DOCUMENT EXTRACT Start Marker

The controversy flared up when former ET journalist Rohini Singh, who covered the UP elections extensively, deleted her Twitter account (she is now a contributor to The Wire) and Radio Mirchi discontinued its show ‘Mitron’.

Modi’s move left many surprised. The Times Group’s news channel, Times Now, had been noisily in favour of demonetisation.

Coverage and cover-ups

Yet the government’s control over news coverage is evident from how often media organisations censor themselves to keep the ruling party happy.

In July 2017, a story published by the TOI’s Ahmedabad edition about an apparent increase of “300%” in BJP president Amit Shah’s assets over the past five years was removed from the newspaper’s website within hours of being published. No explanation was ever given by the newspaper for pulling the news item.

In a sign the Shah-Irani story was deleted in response to external ‘stimulus’ and not internal review, similar stories published by DNA’print edition and Outlook Hindi were also deleted from the respective websites.

DOCUMENT EXTRACT End Marker
GIVEN ENTRIES Start Marker

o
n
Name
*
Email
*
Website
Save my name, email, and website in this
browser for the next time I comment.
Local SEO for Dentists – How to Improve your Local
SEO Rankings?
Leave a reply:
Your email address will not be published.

GIVEN ENTRIES End Marker

_WHAT YOU WILL DO_
a) In the media-coverage text, which edition of the TOI published the story about Amit Shah's assets?
b) Reproduce the part of the media-coverage text starting with "In July 2017, a" and going on through "the news item.".

_SOLUTIONS IN ORDER_
a) The Ahmedabad edition.

b)
In July 2017, a story published by the TOI’s Ahmedabad edition about an apparent increase of “300%” in BJP president Amit Shah’s assets over the past five years was removed from the newspaper’s website within hours of being published. No explanation was ever given by the newspaper for pulling the news item.